:: Study text ::
▶

Vershinin gave a tour of the institute's potato plots to international colleagues Thursday, squeezing intriguing specimens as he lectured on the varieties he cultivated over the years.

All the while, he expounded on the potato's legacy in Russia.

After initially overcoming their suspicions, he explained, Russian peasants learned to plant the hardy crop in fields where agriculture is risky because of unpredictable weather, high humidity and early winters.

The potato became a key ingredient in everything from borscht to vodka.
During the early 1920s, as Russian agriculture collapsed, Bolshevik commissars raided villages to confiscate grain and redistribute it. All that some peasants were left with were potatoes, but it was enough to keep many alive.

Potatoes helped ease food shortages during World War II, when there was again widespread hunger. The Soviet Union's 1947 famine could have been much more devastating without spuds, Vershinin said.

◀

:: Data to examine ::

▶

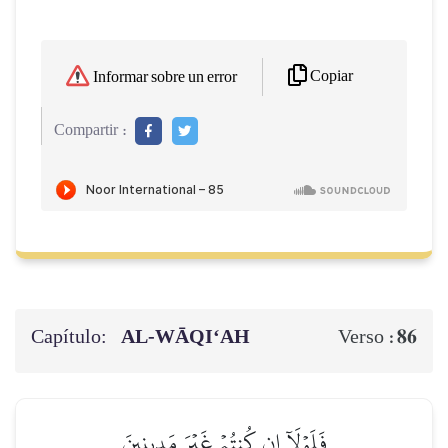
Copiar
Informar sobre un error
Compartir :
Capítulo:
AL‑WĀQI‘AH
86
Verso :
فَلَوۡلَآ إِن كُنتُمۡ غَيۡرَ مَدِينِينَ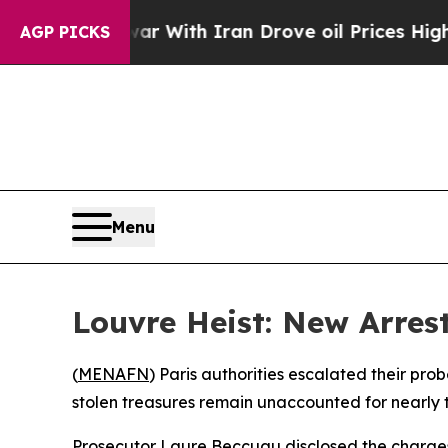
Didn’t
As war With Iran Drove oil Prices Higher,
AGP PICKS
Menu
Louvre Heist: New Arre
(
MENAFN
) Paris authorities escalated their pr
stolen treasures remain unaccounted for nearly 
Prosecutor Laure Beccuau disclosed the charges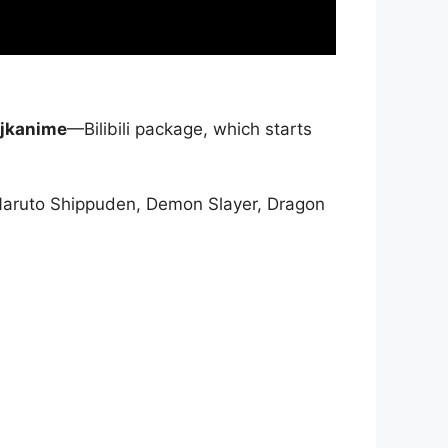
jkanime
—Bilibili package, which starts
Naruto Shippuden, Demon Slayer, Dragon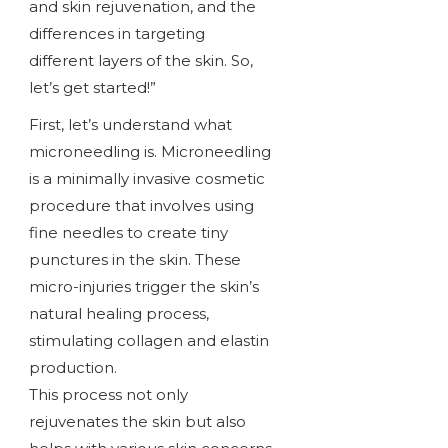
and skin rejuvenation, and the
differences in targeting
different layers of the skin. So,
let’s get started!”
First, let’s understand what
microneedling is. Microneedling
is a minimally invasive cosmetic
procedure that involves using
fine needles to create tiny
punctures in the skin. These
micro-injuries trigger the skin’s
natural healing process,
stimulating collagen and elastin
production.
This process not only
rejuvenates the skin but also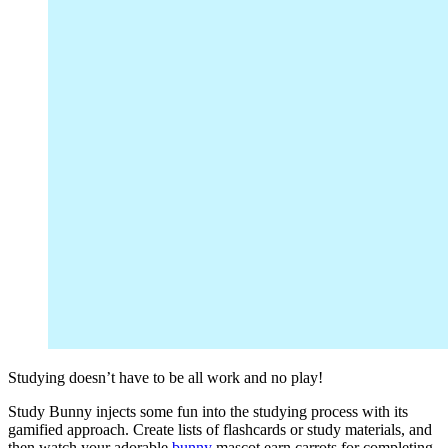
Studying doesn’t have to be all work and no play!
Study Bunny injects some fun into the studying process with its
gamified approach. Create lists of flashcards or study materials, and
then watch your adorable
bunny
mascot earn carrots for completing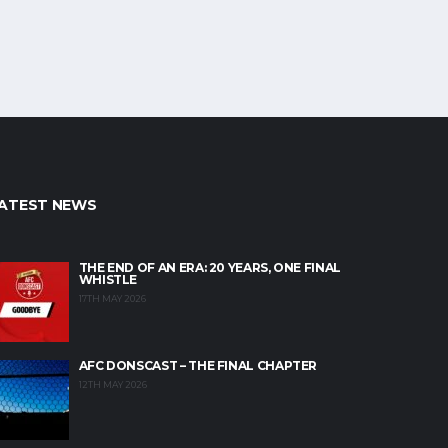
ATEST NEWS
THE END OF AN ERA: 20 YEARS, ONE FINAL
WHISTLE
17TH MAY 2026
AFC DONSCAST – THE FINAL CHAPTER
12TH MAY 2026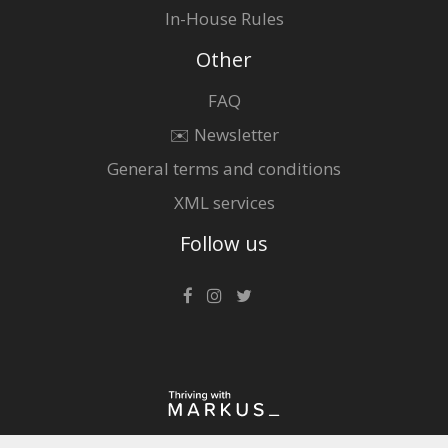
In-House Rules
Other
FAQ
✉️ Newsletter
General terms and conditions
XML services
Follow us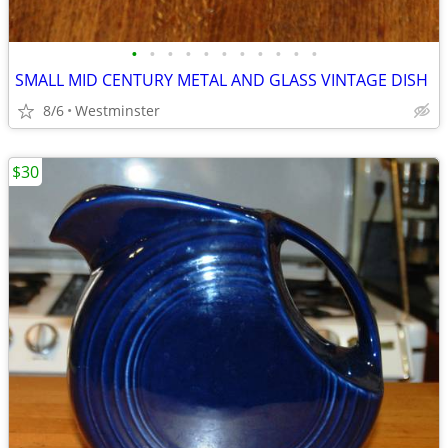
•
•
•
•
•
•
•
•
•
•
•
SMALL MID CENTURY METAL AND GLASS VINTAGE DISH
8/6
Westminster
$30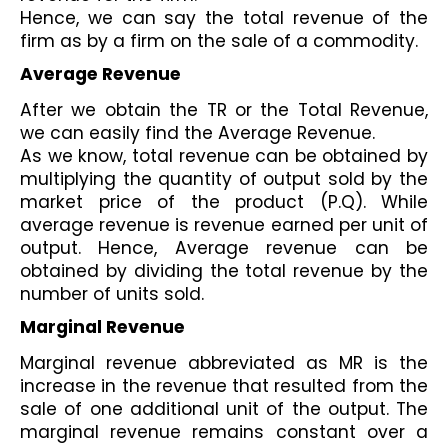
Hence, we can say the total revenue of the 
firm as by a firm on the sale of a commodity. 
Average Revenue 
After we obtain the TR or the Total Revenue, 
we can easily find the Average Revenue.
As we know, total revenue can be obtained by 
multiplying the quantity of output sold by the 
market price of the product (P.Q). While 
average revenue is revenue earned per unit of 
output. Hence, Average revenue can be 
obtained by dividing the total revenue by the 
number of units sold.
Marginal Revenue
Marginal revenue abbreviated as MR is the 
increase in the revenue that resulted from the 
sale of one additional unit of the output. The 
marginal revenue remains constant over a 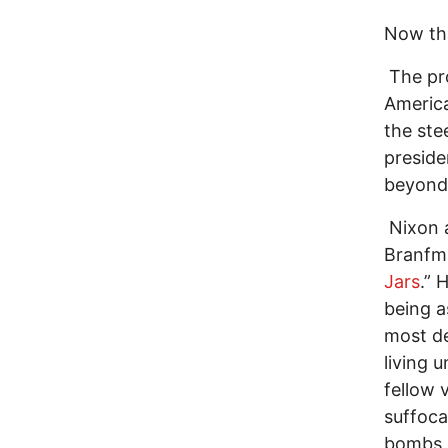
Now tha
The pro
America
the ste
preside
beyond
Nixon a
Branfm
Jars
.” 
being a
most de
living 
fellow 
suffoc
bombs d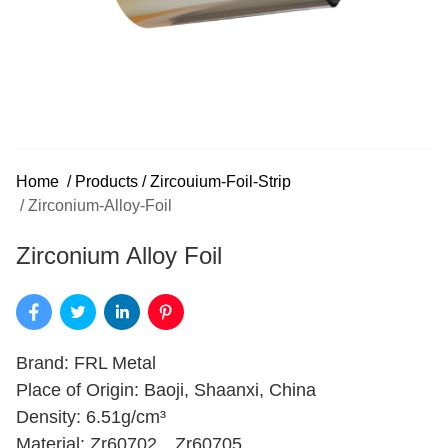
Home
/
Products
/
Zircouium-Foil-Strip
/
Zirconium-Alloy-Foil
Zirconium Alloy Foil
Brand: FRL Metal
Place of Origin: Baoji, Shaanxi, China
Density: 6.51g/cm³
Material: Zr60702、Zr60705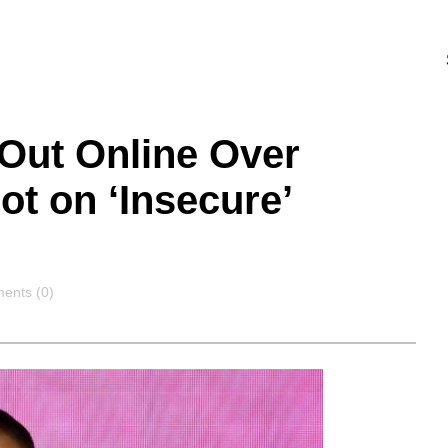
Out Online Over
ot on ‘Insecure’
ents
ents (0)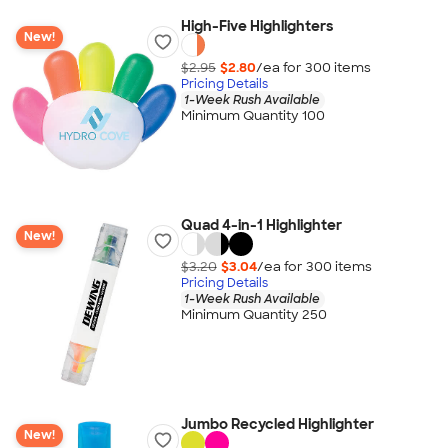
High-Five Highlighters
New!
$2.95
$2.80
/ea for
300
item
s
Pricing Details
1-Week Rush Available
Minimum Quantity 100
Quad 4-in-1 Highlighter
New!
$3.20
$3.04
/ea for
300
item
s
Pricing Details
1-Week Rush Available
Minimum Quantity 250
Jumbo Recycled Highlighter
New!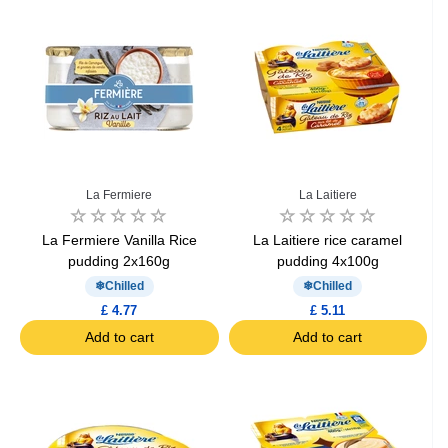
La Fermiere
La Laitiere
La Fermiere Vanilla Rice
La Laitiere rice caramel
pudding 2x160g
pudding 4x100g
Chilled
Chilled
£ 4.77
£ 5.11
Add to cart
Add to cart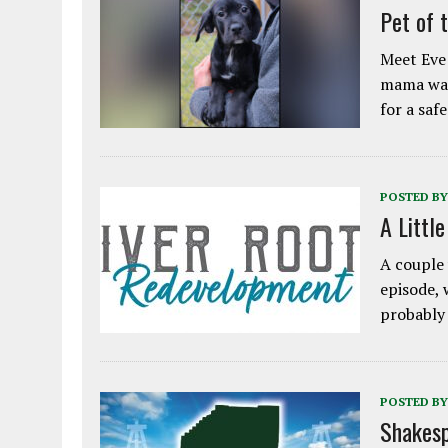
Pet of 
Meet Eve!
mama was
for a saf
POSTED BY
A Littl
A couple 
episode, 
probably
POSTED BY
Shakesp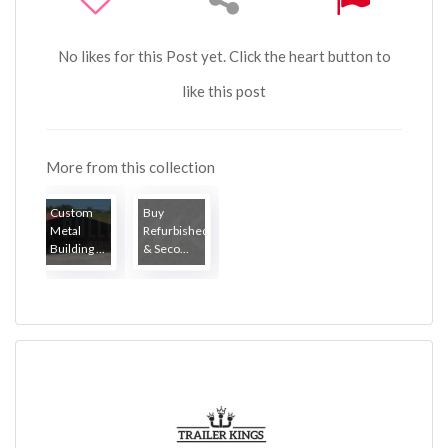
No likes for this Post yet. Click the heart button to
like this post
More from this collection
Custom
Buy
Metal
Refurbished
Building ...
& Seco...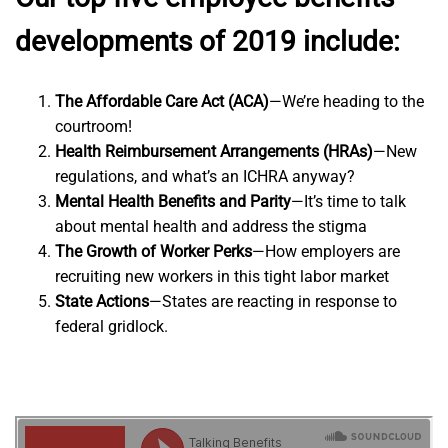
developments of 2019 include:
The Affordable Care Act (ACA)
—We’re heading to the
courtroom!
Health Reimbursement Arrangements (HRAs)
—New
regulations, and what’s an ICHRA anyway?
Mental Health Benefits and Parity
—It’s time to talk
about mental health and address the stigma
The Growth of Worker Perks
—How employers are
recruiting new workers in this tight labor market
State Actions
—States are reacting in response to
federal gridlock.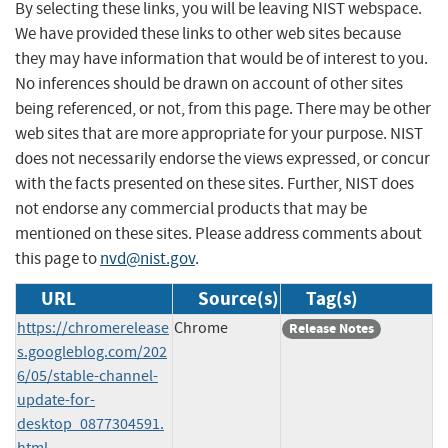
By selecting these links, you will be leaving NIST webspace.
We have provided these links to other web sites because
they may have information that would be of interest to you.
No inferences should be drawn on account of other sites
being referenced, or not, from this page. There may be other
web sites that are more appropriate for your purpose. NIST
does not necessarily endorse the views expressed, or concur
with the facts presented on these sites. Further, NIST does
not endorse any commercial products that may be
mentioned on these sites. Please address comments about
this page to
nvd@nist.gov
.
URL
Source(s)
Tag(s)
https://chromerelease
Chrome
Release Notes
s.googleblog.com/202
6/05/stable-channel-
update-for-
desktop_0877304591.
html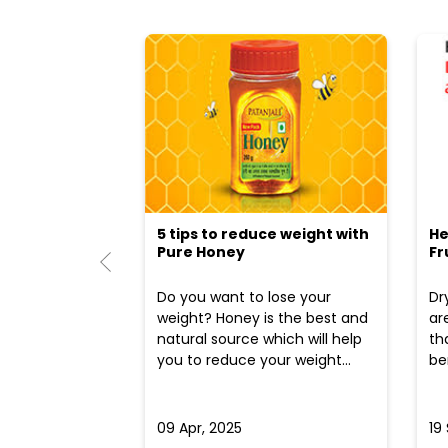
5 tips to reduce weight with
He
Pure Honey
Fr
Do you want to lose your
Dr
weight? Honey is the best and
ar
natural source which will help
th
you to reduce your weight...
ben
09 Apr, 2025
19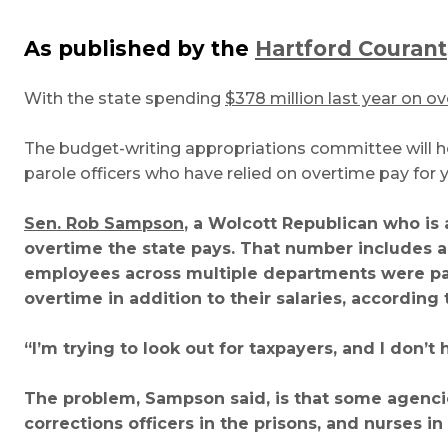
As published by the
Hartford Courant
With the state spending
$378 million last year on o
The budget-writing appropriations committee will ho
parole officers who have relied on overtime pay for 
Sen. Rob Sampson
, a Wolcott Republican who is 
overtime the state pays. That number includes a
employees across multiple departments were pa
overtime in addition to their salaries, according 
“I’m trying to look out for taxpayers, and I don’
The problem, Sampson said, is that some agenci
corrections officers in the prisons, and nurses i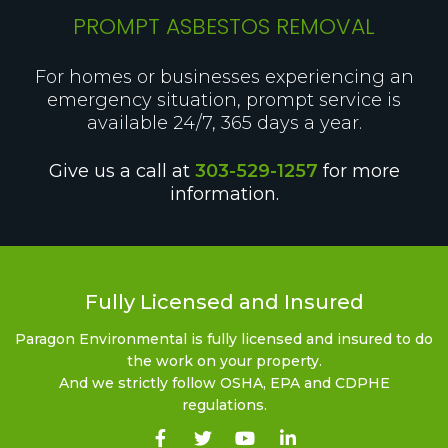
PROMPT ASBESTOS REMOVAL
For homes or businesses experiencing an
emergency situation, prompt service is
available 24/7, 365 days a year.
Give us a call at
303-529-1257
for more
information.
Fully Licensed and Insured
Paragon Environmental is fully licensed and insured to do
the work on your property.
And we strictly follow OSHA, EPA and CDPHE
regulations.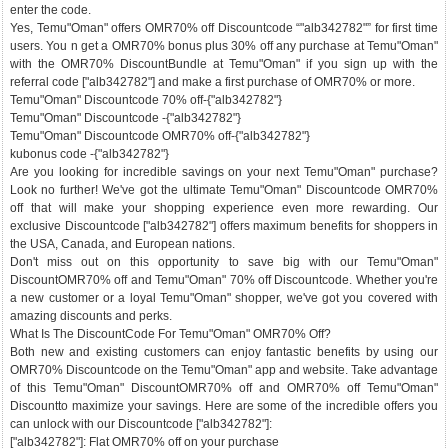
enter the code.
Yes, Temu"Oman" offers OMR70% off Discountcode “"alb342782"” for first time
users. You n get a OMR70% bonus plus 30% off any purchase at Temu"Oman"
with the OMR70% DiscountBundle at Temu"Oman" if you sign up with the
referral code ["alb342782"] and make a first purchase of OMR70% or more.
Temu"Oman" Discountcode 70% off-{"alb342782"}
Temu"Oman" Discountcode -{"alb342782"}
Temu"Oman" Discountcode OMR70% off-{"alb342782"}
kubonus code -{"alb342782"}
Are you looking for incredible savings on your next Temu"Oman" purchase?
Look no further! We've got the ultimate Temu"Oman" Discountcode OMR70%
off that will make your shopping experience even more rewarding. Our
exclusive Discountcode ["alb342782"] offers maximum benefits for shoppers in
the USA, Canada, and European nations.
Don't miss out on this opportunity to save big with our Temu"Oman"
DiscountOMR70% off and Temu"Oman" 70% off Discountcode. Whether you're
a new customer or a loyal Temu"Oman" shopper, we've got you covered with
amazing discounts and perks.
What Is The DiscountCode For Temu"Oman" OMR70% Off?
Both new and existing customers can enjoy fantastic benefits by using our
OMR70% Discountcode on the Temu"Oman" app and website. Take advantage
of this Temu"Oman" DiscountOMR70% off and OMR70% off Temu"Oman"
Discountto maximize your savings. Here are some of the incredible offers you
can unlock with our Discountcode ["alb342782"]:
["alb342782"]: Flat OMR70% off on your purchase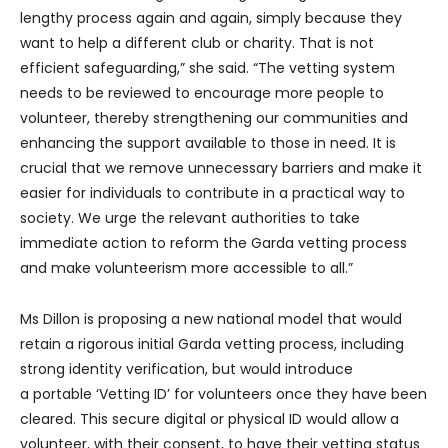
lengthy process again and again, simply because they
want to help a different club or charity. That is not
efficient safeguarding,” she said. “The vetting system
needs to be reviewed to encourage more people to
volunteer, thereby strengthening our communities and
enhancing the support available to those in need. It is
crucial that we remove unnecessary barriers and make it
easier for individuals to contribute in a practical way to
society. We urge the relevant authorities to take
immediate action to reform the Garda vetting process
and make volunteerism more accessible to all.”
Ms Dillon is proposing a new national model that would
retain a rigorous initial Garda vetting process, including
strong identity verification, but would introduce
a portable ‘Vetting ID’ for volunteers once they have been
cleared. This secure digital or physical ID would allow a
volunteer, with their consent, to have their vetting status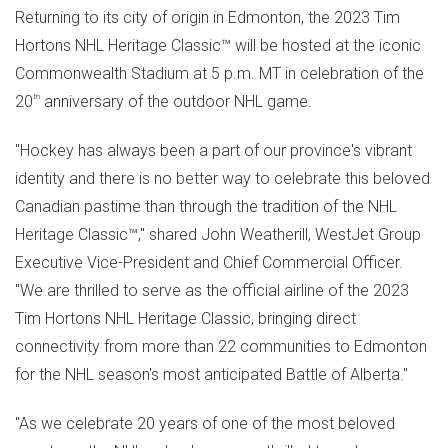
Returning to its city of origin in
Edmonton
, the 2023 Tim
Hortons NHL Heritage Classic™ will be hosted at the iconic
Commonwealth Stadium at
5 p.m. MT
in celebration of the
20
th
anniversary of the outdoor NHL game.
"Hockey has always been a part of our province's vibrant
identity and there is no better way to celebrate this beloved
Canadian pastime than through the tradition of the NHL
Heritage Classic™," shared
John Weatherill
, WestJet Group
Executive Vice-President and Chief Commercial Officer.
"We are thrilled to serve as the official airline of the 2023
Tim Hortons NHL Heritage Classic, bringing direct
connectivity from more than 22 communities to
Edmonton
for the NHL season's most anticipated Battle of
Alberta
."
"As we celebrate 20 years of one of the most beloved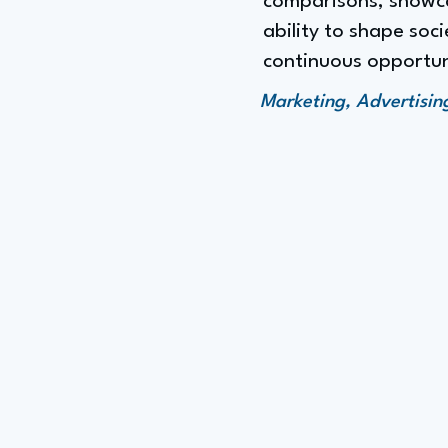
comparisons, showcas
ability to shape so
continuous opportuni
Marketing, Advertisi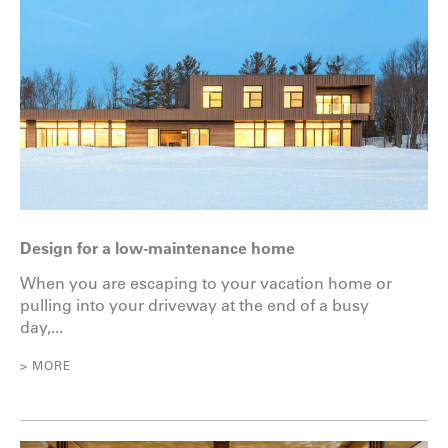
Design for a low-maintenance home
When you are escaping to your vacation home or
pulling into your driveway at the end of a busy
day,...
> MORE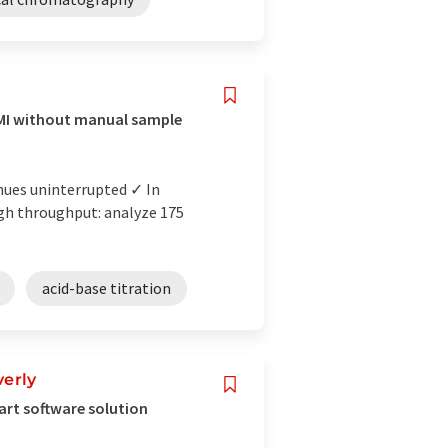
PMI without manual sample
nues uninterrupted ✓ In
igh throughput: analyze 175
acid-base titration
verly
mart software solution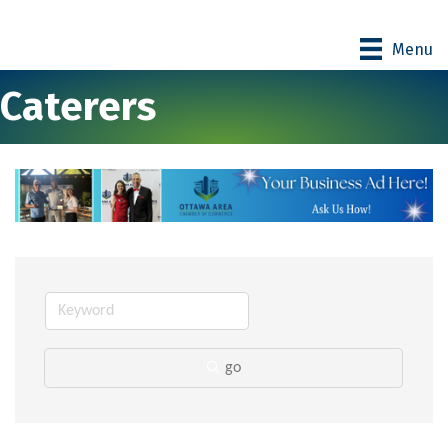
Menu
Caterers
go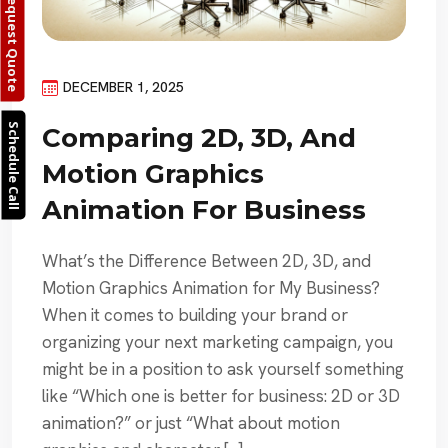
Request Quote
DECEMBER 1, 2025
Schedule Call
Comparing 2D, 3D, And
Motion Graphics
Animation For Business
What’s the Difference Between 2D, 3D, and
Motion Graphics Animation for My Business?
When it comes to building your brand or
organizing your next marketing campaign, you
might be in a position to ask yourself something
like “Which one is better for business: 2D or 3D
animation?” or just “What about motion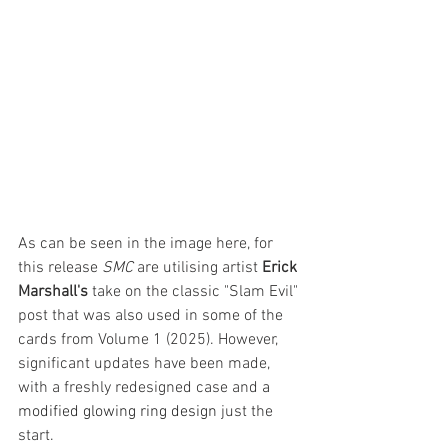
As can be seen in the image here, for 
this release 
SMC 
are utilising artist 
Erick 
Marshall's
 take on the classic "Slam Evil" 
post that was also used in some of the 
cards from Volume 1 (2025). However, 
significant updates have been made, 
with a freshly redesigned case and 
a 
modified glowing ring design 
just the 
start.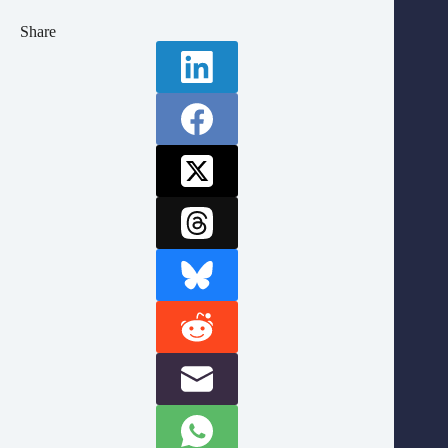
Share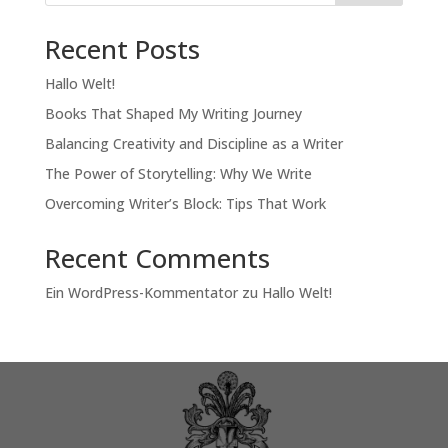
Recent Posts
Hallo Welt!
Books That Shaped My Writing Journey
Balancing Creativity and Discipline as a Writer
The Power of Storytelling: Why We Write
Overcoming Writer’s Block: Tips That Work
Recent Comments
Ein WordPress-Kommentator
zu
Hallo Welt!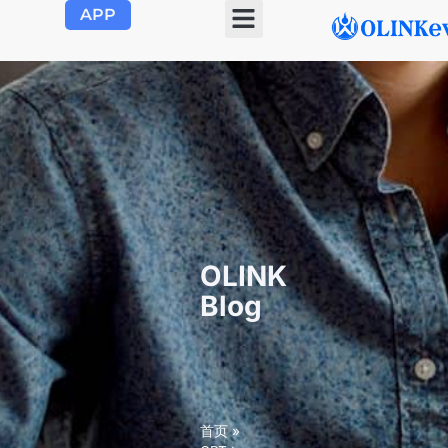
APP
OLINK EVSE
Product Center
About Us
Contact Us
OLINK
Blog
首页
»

◀

:: Task set ::
• a. Answer these questions from the potato history text:
(i) What three conditions make agriculture risky in the fields where Russian peasants planted potatoes?
(ii) What did Bolshevik commissars take from villages in the early 1920s?
(iii) Which famine does Vershinin say could have been much more devastating without potatoes?
• b. Resume the potato history text, picking up right after its final sentence.
The records have no connection to the potato history text.

:: Answers to the problems ::
• a.
(i) Unpredictable weather, high humidity and early winters.
(ii) Grain, which they confiscated to redistribute.
(iii) The Soviet Union's 1947 famine.

• b.
For most of the 20th century, Russia produced more potatoes than anywhere else in the world - until the Chinese took the lead in the late 1990s.

Although the Russian diet has drastically improved in the 16 years since the Soviet collapse, the potato still rules many fields here. The Ministry of Agriculture says about 7 million acres of Russian farmland are dedicated to growing potatoes.

Meanwhile, Russians have been learning to eat potatoes in new ways.

During the communist era, Russians knew such things as potato chips existed, but only because they saw them in the movies. Last year, according to market research firm Euromonitor International, Russians bought almost 130,000 tons of potato chips.

After McDonald's and other fast food giants invaded post-communist Russia, peddling french fries to the potato-loving masses, local producers responded with chains grounded in national cuisine.

Kroshka-Kartoshka, or "Baby Potato," founded by two Muscovites in 1998, hawks potatoes out of brightly colored kiosks scattered throughout Moscow and other Russian cities. Their product is served whole, baked and hot - lathered with cheese and butter and stuffed with delicacies such as marinated mushrooms, salmon or fried eggplant.
"The customers vote for us with their rubles," said marketing director Mikhail Kudryavtsev.